*** EXERCISE INPUT ***
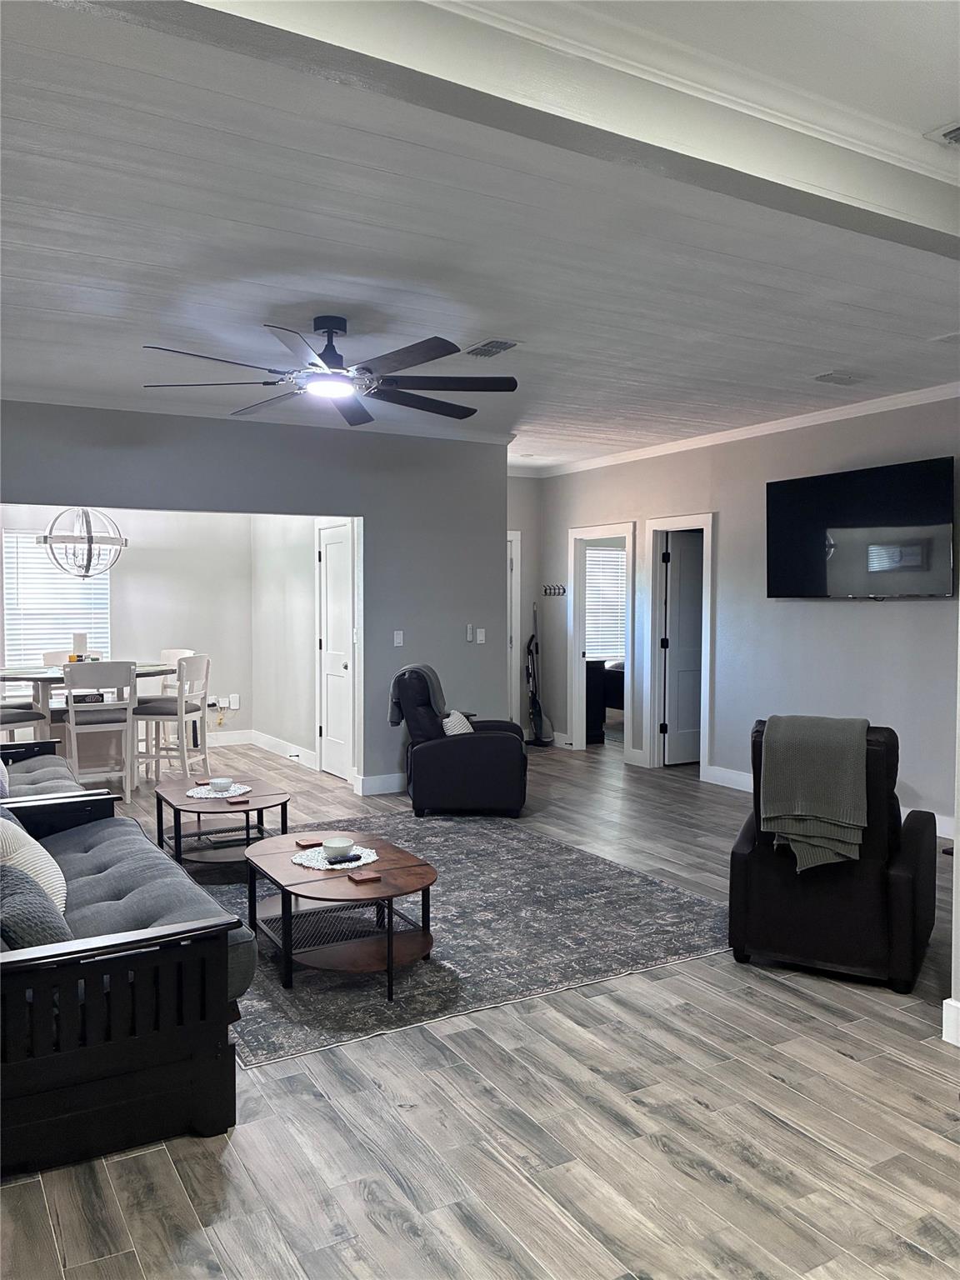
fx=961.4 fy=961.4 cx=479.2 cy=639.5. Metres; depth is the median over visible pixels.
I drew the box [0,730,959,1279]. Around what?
***
*** EXERCISE INPUT ***
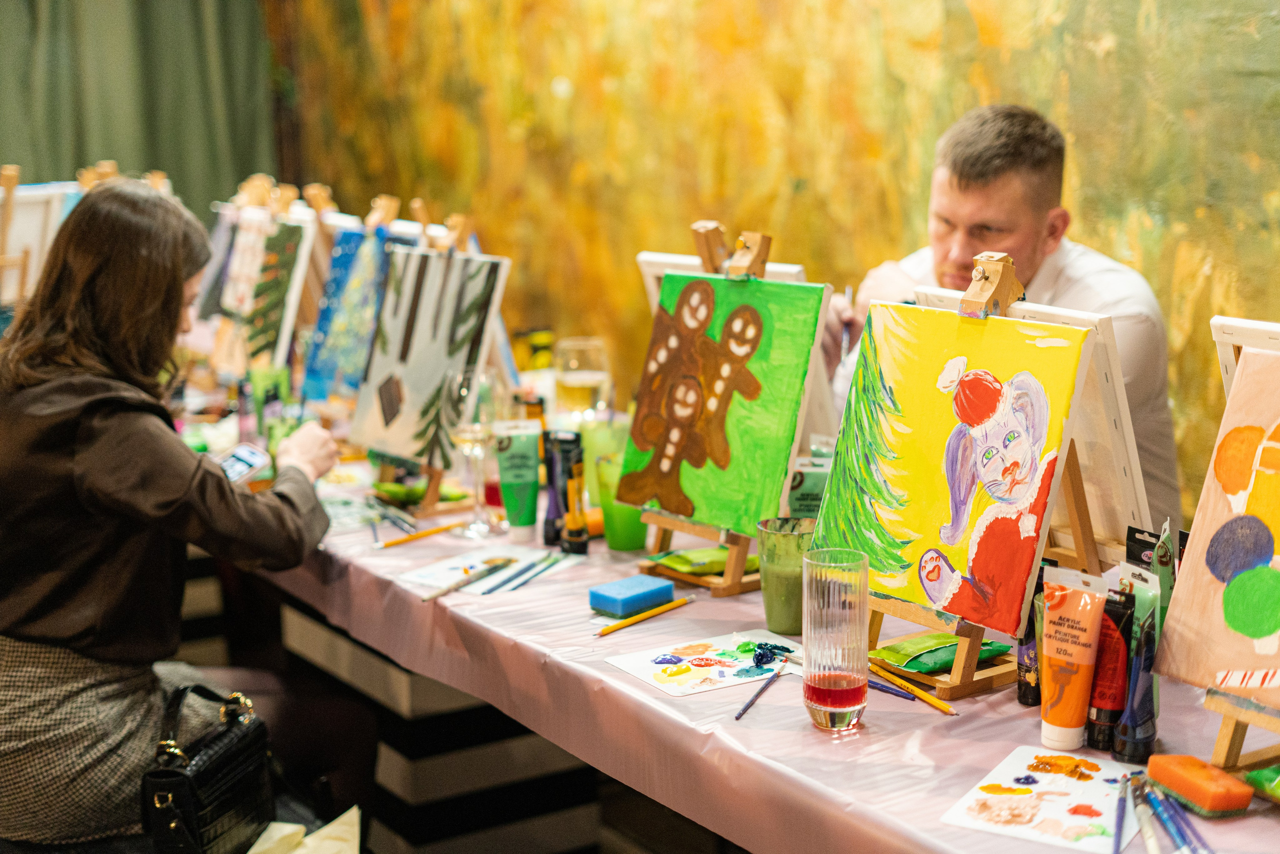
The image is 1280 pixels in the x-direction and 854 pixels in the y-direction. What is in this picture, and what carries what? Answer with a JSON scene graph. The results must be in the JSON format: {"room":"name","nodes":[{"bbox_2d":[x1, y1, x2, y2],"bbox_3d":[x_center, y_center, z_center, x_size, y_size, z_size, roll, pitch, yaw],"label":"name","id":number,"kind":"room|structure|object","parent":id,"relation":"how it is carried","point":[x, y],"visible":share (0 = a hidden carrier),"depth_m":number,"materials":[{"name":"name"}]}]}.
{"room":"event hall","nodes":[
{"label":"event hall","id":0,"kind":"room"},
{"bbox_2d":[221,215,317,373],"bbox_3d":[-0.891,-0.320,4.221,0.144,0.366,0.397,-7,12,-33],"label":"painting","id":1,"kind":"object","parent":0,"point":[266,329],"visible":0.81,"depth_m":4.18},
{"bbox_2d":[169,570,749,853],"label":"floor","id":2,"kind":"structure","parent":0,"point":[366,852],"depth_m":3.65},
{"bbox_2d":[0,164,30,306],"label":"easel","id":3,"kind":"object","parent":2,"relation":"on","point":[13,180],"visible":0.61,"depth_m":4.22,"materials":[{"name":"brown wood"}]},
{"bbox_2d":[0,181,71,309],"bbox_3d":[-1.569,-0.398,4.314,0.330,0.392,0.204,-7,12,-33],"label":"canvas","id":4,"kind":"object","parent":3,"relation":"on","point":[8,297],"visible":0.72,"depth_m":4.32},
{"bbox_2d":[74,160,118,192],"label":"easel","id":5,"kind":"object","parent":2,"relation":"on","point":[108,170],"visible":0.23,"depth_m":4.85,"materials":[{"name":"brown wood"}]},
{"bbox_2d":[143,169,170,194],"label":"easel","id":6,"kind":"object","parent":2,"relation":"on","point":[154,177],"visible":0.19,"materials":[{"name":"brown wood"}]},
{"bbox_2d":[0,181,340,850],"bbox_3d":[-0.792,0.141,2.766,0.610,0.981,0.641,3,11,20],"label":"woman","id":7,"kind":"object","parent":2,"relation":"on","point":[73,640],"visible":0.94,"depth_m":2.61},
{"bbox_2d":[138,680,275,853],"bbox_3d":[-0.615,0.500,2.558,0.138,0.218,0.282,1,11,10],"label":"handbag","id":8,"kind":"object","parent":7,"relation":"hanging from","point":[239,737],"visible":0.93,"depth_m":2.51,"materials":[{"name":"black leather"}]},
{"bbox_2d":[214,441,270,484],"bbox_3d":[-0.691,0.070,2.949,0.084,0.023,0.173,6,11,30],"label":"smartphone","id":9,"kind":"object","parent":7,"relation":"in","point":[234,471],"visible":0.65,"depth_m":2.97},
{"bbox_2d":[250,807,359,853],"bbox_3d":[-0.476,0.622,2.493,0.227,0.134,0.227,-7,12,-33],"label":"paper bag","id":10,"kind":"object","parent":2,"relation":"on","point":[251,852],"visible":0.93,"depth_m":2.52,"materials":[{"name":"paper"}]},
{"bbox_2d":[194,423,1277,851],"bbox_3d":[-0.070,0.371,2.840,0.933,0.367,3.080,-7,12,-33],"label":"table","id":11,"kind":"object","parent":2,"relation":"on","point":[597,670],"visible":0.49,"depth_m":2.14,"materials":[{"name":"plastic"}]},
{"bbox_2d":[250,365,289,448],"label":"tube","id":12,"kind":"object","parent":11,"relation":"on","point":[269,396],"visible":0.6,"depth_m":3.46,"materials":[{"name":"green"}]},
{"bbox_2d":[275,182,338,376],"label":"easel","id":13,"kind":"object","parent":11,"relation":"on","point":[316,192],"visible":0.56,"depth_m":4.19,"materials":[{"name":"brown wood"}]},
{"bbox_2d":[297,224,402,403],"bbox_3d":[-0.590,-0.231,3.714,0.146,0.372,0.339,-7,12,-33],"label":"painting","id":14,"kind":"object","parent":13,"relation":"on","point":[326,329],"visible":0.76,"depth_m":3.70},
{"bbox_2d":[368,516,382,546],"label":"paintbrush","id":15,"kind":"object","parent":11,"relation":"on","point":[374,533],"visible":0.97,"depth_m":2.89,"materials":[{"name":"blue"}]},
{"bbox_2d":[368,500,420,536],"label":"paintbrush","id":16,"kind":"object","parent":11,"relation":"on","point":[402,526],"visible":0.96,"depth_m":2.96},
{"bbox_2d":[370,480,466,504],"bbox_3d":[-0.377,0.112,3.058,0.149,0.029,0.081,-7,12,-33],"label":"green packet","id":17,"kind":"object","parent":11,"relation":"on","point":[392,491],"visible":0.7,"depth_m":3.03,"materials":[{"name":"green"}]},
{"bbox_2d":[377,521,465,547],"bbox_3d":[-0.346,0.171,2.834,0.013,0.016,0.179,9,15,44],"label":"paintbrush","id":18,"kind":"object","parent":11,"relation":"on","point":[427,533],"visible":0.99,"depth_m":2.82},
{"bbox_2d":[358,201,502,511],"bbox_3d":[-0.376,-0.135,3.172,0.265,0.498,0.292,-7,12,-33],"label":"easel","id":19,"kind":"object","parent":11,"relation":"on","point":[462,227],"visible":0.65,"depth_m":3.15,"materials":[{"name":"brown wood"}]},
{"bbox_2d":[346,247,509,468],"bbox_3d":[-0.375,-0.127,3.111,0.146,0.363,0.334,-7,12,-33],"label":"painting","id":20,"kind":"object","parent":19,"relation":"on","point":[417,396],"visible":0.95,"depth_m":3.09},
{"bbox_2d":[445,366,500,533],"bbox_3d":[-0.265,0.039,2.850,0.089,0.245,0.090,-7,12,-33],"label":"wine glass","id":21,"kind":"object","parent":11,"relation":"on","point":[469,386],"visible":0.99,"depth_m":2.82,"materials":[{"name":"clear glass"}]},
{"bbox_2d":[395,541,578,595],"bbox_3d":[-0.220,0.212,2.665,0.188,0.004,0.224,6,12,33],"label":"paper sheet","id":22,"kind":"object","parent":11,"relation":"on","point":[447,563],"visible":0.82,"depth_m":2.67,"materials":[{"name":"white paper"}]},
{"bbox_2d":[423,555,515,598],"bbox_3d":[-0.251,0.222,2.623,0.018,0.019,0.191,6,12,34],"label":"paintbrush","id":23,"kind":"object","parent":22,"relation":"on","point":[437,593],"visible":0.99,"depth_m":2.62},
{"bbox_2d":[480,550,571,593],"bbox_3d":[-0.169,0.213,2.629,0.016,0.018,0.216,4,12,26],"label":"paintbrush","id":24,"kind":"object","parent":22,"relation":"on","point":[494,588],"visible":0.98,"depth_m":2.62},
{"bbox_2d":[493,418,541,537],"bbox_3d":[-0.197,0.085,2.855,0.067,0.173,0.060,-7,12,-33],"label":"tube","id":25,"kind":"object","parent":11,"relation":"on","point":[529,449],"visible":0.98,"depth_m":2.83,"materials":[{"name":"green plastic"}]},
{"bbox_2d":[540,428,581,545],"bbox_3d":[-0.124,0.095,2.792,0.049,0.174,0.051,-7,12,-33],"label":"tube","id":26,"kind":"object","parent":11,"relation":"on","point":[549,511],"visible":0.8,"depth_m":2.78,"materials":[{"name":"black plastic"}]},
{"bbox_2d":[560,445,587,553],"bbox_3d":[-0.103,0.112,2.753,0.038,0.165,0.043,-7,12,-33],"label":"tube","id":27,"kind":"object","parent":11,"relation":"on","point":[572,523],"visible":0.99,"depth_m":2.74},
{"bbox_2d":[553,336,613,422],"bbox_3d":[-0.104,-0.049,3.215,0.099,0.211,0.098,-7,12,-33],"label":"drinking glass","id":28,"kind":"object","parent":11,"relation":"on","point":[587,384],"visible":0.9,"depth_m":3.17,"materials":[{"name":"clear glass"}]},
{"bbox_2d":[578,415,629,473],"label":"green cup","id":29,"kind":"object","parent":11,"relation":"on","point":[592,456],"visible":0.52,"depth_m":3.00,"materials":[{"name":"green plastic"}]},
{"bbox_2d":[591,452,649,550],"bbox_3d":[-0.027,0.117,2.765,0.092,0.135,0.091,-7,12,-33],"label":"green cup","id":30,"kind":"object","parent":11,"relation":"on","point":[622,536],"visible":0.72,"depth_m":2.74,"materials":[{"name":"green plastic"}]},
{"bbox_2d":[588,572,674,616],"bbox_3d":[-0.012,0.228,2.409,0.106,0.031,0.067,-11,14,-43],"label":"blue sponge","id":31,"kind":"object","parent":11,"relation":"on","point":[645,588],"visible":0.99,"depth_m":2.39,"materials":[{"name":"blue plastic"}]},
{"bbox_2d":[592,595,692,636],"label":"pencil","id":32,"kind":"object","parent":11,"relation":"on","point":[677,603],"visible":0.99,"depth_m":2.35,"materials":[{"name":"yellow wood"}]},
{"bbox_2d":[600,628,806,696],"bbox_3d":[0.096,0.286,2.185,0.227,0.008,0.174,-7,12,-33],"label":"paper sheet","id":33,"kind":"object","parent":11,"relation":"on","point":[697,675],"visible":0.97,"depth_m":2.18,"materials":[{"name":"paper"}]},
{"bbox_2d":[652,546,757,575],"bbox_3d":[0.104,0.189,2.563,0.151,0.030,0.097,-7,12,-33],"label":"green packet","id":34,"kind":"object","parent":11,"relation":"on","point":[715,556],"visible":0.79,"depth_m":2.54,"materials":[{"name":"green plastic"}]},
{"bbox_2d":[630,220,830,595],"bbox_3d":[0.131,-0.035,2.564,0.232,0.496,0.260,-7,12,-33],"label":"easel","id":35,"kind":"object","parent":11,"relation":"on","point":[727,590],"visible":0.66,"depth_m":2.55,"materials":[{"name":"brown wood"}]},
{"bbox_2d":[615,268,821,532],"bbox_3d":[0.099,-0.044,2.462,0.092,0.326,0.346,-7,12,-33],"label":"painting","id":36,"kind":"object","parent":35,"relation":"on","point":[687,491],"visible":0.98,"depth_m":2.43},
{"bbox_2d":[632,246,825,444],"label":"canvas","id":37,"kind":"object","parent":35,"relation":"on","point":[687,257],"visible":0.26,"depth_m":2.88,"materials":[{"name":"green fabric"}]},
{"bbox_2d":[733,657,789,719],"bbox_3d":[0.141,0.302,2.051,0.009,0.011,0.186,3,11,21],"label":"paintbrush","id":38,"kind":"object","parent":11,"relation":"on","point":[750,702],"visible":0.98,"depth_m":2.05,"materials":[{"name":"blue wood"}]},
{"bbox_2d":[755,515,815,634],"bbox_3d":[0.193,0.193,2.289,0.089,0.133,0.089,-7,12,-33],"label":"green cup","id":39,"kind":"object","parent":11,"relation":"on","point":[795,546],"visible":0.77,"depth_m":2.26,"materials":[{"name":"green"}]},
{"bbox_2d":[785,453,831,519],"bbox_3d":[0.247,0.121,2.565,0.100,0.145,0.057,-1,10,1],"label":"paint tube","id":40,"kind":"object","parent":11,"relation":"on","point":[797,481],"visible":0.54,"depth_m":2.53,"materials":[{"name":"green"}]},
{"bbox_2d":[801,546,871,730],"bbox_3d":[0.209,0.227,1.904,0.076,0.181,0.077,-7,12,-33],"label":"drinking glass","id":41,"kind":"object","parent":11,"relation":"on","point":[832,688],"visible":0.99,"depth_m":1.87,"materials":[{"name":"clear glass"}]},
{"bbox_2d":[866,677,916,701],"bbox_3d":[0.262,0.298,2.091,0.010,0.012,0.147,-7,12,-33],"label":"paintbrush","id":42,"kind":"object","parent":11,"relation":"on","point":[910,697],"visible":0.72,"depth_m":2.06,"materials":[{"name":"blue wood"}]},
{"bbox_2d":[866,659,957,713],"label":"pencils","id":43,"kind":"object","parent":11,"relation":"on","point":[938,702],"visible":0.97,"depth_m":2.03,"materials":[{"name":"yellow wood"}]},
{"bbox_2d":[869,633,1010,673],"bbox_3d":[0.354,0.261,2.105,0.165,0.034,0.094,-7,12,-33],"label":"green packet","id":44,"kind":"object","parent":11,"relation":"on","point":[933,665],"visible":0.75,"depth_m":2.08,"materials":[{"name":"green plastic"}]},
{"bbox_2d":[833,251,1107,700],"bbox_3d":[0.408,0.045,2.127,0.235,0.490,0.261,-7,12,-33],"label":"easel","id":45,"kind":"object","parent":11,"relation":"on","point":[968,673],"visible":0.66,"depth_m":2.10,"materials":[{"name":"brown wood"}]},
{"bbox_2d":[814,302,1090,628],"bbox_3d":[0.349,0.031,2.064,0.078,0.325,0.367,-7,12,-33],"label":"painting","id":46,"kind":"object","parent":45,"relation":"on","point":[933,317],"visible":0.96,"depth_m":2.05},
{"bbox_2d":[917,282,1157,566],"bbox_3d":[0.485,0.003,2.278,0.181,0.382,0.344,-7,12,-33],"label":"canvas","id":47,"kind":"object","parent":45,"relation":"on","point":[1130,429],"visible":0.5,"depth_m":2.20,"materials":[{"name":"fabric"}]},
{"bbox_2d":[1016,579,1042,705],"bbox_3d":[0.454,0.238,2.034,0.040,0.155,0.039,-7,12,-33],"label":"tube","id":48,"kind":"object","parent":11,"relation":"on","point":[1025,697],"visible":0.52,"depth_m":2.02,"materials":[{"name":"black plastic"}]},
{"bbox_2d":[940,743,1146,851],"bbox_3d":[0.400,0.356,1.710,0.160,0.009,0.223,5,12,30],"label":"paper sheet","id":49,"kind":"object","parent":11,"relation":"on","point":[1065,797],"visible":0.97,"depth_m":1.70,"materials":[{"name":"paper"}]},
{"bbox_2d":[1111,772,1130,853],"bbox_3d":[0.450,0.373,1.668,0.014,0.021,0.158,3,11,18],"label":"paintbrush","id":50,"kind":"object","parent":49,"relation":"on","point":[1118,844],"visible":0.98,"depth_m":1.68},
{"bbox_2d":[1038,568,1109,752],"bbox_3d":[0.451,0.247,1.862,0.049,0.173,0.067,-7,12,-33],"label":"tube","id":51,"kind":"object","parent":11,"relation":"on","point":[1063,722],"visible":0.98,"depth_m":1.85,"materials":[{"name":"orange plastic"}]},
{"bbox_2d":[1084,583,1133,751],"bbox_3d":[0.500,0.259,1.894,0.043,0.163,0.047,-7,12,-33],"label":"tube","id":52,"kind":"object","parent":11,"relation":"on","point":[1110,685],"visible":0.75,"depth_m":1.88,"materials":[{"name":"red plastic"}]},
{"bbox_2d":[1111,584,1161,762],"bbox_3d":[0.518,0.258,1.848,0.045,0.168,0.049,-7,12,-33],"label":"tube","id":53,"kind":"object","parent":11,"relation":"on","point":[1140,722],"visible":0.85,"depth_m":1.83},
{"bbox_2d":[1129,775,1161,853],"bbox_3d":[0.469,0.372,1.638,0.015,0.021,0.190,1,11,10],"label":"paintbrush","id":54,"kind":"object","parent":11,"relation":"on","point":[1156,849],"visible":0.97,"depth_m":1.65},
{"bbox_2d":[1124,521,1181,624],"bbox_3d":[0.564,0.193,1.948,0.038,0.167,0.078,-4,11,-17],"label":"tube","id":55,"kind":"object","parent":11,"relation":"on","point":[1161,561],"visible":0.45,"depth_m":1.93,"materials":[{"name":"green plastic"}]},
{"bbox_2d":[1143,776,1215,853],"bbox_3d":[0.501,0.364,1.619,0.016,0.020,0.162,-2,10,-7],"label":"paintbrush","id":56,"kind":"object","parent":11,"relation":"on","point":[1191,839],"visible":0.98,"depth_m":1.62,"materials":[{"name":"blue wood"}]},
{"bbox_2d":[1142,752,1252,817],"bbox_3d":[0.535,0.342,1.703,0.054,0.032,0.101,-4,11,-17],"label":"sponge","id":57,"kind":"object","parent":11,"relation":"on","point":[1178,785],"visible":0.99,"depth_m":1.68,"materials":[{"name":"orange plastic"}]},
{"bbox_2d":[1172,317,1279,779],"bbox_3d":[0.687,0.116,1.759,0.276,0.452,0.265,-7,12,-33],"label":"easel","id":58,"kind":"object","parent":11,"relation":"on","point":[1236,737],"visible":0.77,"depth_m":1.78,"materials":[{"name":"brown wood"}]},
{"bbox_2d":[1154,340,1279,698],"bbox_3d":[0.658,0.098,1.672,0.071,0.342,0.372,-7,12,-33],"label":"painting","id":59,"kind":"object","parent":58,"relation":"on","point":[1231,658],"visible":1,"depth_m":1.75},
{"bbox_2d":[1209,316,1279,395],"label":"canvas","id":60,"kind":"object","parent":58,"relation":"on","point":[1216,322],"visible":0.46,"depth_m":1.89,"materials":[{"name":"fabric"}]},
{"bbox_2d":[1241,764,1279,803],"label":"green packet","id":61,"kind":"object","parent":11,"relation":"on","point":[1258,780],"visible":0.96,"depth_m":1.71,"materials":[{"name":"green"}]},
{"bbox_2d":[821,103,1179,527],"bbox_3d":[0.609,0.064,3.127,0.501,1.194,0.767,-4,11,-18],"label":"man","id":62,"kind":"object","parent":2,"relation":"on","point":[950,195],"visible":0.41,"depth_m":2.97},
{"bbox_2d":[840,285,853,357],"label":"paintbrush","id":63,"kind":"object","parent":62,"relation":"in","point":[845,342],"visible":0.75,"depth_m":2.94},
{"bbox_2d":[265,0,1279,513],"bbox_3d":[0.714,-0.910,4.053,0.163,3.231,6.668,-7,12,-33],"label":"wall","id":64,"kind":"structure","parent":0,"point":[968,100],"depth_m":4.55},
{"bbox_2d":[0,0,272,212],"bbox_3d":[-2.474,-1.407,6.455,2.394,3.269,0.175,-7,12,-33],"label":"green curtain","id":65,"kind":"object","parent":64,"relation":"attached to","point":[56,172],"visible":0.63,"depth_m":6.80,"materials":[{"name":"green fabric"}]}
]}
***
### EXERCISE GOAL
Taking the material above, extract exactly and only the lines from the line with "fx=961.4 fy=961.4 cx=479.2" to the line with "I drew the box [0,730,959,1279]. Around what?", inclusive of both.

### THE COMPLETED TASK
fx=961.4 fy=961.4 cx=479.2 cy=639.5. Metres; depth is the median over visible pixels.
I drew the box [0,730,959,1279]. Around what?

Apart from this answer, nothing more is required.